▶ Exercise
Find every line in the data that contains the word "primary". Return each of those lines.

▶ Dataset entries
========================================================================

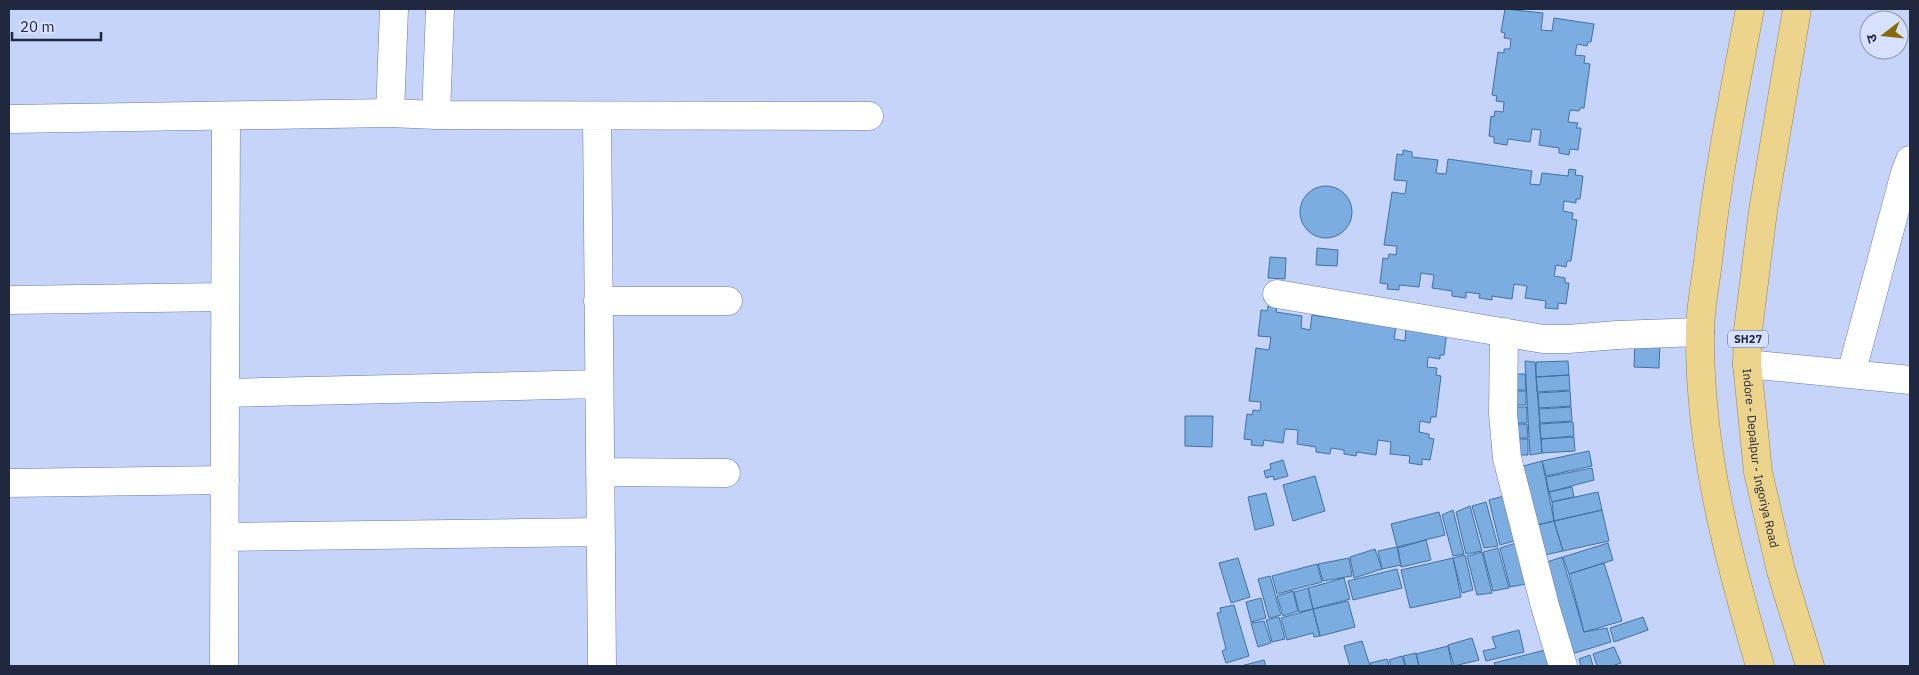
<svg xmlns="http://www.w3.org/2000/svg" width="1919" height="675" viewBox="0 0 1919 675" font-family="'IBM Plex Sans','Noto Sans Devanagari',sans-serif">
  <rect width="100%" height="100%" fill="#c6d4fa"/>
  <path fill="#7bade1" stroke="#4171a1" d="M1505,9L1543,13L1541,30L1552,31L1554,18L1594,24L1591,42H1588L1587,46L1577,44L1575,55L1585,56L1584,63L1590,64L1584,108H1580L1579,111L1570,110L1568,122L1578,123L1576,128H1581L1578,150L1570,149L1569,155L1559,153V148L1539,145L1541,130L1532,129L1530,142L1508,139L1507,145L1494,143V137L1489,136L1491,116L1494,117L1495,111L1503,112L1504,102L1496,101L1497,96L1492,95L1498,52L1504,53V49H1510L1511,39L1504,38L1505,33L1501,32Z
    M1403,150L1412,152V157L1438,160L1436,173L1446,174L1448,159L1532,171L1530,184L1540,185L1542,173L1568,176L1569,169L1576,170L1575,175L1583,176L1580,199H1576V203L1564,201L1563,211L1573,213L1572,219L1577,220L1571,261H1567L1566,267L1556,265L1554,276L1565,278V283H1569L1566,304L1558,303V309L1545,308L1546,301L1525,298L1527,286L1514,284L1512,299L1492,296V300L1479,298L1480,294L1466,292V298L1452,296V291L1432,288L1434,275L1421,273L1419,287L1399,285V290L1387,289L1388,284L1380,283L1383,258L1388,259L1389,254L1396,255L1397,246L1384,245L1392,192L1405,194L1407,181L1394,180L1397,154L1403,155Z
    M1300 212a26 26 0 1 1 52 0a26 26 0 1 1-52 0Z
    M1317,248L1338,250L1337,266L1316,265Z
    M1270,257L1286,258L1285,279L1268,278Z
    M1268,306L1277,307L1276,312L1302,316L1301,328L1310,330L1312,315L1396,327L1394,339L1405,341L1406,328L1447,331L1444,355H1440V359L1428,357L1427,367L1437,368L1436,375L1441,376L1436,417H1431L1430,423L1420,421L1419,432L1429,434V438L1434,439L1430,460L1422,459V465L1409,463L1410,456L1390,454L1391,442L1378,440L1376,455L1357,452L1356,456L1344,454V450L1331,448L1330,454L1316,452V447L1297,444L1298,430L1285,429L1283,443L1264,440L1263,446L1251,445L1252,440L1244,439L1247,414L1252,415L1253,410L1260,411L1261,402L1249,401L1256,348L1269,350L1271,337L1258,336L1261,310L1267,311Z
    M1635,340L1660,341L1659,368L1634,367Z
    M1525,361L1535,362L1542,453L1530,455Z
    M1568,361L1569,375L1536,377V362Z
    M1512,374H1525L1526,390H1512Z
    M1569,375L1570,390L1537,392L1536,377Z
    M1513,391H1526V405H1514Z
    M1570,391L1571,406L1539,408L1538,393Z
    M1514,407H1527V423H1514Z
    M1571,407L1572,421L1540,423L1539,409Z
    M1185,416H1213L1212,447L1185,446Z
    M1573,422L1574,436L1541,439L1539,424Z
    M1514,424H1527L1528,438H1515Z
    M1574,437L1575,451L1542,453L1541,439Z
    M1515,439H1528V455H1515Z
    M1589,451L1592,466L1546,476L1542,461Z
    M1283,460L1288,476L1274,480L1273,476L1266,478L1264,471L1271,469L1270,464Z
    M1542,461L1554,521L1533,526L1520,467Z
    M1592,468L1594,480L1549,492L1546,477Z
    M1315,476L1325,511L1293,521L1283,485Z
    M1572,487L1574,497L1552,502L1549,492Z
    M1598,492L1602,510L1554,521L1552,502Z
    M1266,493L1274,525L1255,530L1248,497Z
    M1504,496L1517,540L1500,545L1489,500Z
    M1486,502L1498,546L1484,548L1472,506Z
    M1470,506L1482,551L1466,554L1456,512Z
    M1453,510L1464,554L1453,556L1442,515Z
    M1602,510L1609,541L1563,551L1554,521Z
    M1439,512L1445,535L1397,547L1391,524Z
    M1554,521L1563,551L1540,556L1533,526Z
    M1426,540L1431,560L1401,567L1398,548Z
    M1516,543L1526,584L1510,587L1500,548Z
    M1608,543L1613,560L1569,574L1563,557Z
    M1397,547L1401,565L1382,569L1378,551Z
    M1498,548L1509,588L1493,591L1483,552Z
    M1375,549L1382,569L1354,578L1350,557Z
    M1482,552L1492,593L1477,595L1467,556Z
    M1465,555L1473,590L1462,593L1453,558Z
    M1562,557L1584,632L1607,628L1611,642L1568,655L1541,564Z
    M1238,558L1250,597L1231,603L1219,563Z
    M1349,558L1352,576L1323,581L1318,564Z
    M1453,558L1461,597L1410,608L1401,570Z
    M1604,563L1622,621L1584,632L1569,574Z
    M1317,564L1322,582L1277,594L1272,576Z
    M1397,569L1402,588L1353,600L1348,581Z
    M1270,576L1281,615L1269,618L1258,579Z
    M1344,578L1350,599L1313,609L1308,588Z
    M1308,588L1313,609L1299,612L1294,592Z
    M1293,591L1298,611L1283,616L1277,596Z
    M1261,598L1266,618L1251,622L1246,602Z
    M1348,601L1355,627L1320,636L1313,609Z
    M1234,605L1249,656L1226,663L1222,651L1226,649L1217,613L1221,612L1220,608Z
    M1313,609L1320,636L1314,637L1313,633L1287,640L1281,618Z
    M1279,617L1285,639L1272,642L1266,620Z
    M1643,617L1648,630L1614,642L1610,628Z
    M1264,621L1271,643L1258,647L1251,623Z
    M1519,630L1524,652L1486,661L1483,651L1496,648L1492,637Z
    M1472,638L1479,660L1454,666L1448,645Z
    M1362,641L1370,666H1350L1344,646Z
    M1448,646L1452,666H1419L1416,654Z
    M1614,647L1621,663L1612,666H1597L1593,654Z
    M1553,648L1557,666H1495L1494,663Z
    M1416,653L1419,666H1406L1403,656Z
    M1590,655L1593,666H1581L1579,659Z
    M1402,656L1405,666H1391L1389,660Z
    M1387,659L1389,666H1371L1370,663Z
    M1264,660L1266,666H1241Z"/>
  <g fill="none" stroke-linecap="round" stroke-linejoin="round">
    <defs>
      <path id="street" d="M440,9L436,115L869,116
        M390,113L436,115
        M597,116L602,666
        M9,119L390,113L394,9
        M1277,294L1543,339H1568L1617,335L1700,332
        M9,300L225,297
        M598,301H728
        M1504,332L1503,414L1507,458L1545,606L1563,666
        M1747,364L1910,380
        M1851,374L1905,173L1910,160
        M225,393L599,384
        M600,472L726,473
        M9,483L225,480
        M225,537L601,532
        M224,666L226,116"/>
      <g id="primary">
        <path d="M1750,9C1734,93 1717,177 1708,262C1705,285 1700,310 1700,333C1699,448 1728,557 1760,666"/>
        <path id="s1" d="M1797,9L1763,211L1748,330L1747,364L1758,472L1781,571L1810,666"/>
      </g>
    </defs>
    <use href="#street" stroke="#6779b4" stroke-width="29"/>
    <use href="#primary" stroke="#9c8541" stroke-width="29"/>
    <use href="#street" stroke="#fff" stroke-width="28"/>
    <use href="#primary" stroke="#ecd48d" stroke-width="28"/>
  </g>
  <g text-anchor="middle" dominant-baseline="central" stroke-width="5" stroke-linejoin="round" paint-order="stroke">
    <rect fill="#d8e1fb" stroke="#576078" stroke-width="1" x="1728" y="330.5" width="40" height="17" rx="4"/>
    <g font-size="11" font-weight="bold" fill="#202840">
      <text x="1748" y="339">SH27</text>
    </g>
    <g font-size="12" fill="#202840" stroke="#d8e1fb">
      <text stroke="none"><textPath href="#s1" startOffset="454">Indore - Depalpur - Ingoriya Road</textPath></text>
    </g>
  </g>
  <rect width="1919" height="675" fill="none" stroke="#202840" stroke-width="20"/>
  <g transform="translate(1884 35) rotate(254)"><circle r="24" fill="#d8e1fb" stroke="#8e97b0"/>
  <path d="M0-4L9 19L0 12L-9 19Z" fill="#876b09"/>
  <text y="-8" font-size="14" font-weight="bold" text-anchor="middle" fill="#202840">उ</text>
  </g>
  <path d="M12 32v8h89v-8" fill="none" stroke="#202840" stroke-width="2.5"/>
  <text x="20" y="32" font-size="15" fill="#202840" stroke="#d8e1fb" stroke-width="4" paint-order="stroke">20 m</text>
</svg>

========================================================================

▶ Finished task
      <g id="primary">
    <use href="#primary" stroke="#9c8541" stroke-width="29"/>
    <use href="#primary" stroke="#ecd48d" stroke-width="28"/>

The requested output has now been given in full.